• Work instructions
The whole of the data, every line, should come back exactly the same.
**** Raw data ****
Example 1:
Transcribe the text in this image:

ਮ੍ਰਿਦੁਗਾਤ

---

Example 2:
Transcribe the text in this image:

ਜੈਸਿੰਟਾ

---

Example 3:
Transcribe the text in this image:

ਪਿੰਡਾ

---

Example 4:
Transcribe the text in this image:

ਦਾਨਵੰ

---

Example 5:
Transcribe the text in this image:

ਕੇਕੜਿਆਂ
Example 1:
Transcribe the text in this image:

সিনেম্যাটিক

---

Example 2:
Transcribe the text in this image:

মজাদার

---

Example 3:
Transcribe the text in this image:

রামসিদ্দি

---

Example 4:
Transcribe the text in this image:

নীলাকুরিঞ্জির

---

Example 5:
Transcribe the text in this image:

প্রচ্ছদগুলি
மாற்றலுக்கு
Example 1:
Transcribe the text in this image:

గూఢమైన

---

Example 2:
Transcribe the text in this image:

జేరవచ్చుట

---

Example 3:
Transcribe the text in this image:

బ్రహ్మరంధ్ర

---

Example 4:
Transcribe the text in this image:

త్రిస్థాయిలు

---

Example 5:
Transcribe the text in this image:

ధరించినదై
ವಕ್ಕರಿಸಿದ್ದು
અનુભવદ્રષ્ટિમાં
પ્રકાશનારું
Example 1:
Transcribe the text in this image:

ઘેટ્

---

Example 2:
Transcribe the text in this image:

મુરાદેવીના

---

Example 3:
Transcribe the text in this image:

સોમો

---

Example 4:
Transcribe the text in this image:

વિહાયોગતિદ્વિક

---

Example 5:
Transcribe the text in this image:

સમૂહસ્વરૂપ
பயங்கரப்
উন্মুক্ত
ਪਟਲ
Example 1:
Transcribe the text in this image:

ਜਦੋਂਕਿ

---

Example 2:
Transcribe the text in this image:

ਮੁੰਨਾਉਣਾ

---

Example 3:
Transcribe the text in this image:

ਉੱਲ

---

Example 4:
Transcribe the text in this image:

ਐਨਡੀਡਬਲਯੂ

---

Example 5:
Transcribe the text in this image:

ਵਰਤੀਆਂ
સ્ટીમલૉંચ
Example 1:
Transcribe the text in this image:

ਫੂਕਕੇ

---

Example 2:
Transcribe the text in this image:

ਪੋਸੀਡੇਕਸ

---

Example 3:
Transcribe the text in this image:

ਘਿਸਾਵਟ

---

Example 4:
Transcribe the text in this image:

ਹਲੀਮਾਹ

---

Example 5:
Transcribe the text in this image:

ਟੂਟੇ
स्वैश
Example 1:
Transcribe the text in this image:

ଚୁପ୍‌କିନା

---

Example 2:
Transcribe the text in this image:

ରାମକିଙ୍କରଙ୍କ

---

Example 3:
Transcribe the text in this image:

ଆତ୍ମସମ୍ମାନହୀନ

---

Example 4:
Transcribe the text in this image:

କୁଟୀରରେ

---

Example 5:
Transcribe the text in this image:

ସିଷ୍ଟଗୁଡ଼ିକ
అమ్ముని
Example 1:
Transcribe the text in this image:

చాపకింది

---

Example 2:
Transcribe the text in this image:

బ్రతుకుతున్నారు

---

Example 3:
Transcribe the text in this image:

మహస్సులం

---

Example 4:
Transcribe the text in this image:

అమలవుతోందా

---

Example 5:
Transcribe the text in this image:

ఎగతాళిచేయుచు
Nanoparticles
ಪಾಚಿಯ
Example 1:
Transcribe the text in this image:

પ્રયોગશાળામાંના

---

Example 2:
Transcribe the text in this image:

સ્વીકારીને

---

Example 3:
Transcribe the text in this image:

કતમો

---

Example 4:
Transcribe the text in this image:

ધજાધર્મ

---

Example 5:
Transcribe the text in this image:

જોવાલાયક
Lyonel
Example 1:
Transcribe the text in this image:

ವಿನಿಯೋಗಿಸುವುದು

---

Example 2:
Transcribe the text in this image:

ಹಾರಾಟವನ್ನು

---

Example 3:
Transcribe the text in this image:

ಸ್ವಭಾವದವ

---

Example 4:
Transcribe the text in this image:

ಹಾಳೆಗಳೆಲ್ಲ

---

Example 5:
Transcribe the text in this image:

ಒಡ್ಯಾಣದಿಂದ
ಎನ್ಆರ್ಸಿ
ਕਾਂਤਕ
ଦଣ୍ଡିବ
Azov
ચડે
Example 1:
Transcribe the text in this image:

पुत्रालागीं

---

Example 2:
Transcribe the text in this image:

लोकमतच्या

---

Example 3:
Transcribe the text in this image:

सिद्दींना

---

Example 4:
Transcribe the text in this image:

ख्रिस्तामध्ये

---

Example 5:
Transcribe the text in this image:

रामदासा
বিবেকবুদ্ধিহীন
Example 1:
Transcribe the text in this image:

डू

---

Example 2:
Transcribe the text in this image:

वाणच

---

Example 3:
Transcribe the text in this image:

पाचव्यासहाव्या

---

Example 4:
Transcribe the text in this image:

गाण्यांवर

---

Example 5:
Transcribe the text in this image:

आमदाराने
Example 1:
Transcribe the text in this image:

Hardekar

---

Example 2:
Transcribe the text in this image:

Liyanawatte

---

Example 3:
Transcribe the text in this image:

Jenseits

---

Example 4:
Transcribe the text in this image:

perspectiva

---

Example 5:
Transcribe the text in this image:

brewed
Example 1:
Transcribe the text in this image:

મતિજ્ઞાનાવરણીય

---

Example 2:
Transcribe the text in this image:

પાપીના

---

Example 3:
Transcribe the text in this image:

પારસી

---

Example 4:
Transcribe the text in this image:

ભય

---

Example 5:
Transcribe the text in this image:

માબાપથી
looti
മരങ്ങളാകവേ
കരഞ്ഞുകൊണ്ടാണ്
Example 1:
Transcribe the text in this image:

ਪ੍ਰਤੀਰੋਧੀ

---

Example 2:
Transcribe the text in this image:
****
• Result
Example 1:
Transcribe the text in this image:

ਮ੍ਰਿਦੁਗਾਤ

---

Example 2:
Transcribe the text in this image:

ਜੈਸਿੰਟਾ

---

Example 3:
Transcribe the text in this image:

ਪਿੰਡਾ

---

Example 4:
Transcribe the text in this image:

ਦਾਨਵੰ

---

Example 5:
Transcribe the text in this image:

ਕੇਕੜਿਆਂ
Example 1:
Transcribe the text in this image:

সিনেম্যাটিক

---

Example 2:
Transcribe the text in this image:

মজাদার

---

Example 3:
Transcribe the text in this image:

রামসিদ্দি

---

Example 4:
Transcribe the text in this image:

নীলাকুরিঞ্জির

---

Example 5:
Transcribe the text in this image:

প্রচ্ছদগুলি
மாற்றலுக்கு
Example 1:
Transcribe the text in this image:

గూఢమైన

---

Example 2:
Transcribe the text in this image:

జేరవచ్చుట

---

Example 3:
Transcribe the text in this image:

బ్రహ్మరంధ్ర

---

Example 4:
Transcribe the text in this image:

త్రిస్థాయిలు

---

Example 5:
Transcribe the text in this image:

ధరించినదై
ವಕ್ಕರಿಸಿದ್ದು
અનુભવદ્રષ્ટિમાં
પ્રકાશનારું
Example 1:
Transcribe the text in this image:

ઘેટ્

---

Example 2:
Transcribe the text in this image:

મુરાદેવીના

---

Example 3:
Transcribe the text in this image:

સોમો

---

Example 4:
Transcribe the text in this image:

વિહાયોગતિદ્વિક

---

Example 5:
Transcribe the text in this image:

સમૂહસ્વરૂપ
பயங்கரப்
উন্মুক্ত
ਪਟਲ
Example 1:
Transcribe the text in this image:

ਜਦੋਂਕਿ

---

Example 2:
Transcribe the text in this image:

ਮੁੰਨਾਉਣਾ

---

Example 3:
Transcribe the text in this image:

ਉੱਲ

---

Example 4:
Transcribe the text in this image:

ਐਨਡੀਡਬਲਯੂ

---

Example 5:
Transcribe the text in this image:

ਵਰਤੀਆਂ
સ્ટીમલૉંચ
Example 1:
Transcribe the text in this image:

ਫੂਕਕੇ

---

Example 2:
Transcribe the text in this image:

ਪੋਸੀਡੇਕਸ

---

Example 3:
Transcribe the text in this image:

ਘਿਸਾਵਟ

---

Example 4:
Transcribe the text in this image:

ਹਲੀਮਾਹ

---

Example 5:
Transcribe the text in this image:

ਟੂਟੇ
स्वैश
Example 1:
Transcribe the text in this image:

ଚୁପ୍‌କିନା

---

Example 2:
Transcribe the text in this image:

ରାମକିଙ୍କରଙ୍କ

---

Example 3:
Transcribe the text in this image:

ଆତ୍ମସମ୍ମାନହୀନ

---

Example 4:
Transcribe the text in this image:

କୁଟୀରରେ

---

Example 5:
Transcribe the text in this image:

ସିଷ୍ଟଗୁଡ଼ିକ
అమ్ముని
Example 1:
Transcribe the text in this image:

చాపకింది

---

Example 2:
Transcribe the text in this image:

బ్రతుకుతున్నారు

---

Example 3:
Transcribe the text in this image:

మహస్సులం

---

Example 4:
Transcribe the text in this image:

అమలవుతోందా

---

Example 5:
Transcribe the text in this image:

ఎగతాళిచేయుచు
Nanoparticles
ಪಾಚಿಯ
Example 1:
Transcribe the text in this image:

પ્રયોગશાળામાંના

---

Example 2:
Transcribe the text in this image:

સ્વીકારીને

---

Example 3:
Transcribe the text in this image:

કતમો

---

Example 4:
Transcribe the text in this image:

ધજાધર્મ

---

Example 5:
Transcribe the text in this image:

જોવાલાયક
Lyonel
Example 1:
Transcribe the text in this image:

ವಿನಿಯೋಗಿಸುವುದು

---

Example 2:
Transcribe the text in this image:

ಹಾರಾಟವನ್ನು

---

Example 3:
Transcribe the text in this image:

ಸ್ವಭಾವದವ

---

Example 4:
Transcribe the text in this image:

ಹಾಳೆಗಳೆಲ್ಲ

---

Example 5:
Transcribe the text in this image:

ಒಡ್ಯಾಣದಿಂದ
ಎನ್ಆರ್ಸಿ
ਕਾਂਤਕ
ଦଣ୍ଡିବ
Azov
ચડે
Example 1:
Transcribe the text in this image:

पुत्रालागीं

---

Example 2:
Transcribe the text in this image:

लोकमतच्या

---

Example 3:
Transcribe the text in this image:

सिद्दींना

---

Example 4:
Transcribe the text in this image:

ख्रिस्तामध्ये

---

Example 5:
Transcribe the text in this image:

रामदासा
বিবেকবুদ্ধিহীন
Example 1:
Transcribe the text in this image:

डू

---

Example 2:
Transcribe the text in this image:

वाणच

---

Example 3:
Transcribe the text in this image:

पाचव्यासहाव्या

---

Example 4:
Transcribe the text in this image:

गाण्यांवर

---

Example 5:
Transcribe the text in this image:

आमदाराने
Example 1:
Transcribe the text in this image:

Hardekar

---

Example 2:
Transcribe the text in this image:

Liyanawatte

---

Example 3:
Transcribe the text in this image:

Jenseits

---

Example 4:
Transcribe the text in this image:

perspectiva

---

Example 5:
Transcribe the text in this image:

brewed
Example 1:
Transcribe the text in this image:

મતિજ્ઞાનાવરણીય

---

Example 2:
Transcribe the text in this image:

પાપીના

---

Example 3:
Transcribe the text in this image:

પારસી

---

Example 4:
Transcribe the text in this image:

ભય

---

Example 5:
Transcribe the text in this image:

માબાપથી
looti
മരങ്ങളാകവേ
കരഞ്ഞുകൊണ്ടാണ്
Example 1:
Transcribe the text in this image:

ਪ੍ਰਤੀਰੋਧੀ

---

Example 2:
Transcribe the text in this image:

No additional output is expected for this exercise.